What is needed =>
Word for word, transcribe the lines below and drop the pictures.

Input for this task =>
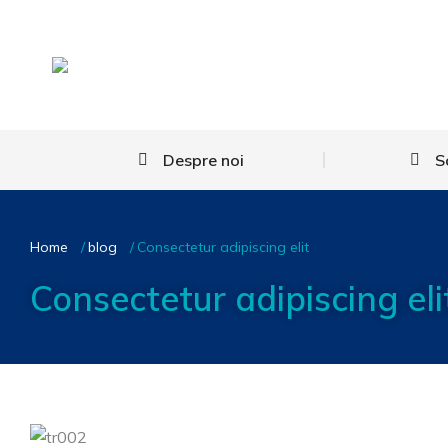
Despre noi
S
You are here:
Home
blog
Consectetur adipiscing elit
Consectetur adipiscing eli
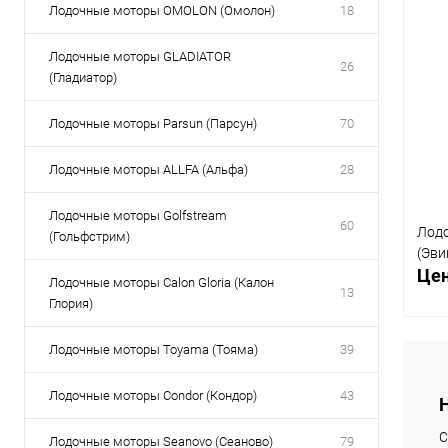
Лодочные моторы OMOLON (Омолон)
18
Товары первой необх
Лодочные моторы GLADIATOR
26
(Гладиатор)
Лодочные моторы Parsun (Парсун)
70
Лодочные моторы ALLFA (Альфа)
28
Лодочные моторы Golfstream
60
Лод
(Гольфстрим)
(Эви
Цен
Лодочные моторы Calon Gloria (Калон
13
Глория)
Лодочные моторы Toyama (Тояма)
39
Лодочные моторы Condor (Кондор)
43
С
К
Лодочные моторы Seanovo (Сеаново)
79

Your solution =>
Despre noi
S
You are here:
Home
blog
Consectetur adipiscing elit
Consectetur adipiscing eli
Лодочные моторы OMOLON (Омолон)
18
Товары первой необх
Лодочные моторы GLADIATOR
26
(Гладиатор)
Лодочные моторы Parsun (Парсун)
70
Лодочные моторы ALLFA (Альфа)
28
Лодочные моторы Golfstream
60
Лод
(Гольфстрим)
(Эви
Цен
Лодочные моторы Calon Gloria (Калон
13
Глория)
Лодочные моторы Toyama (Тояма)
39
Лодочные моторы Condor (Кондор)
43
С
К
Лодочные моторы Seanovo (Сеаново)
79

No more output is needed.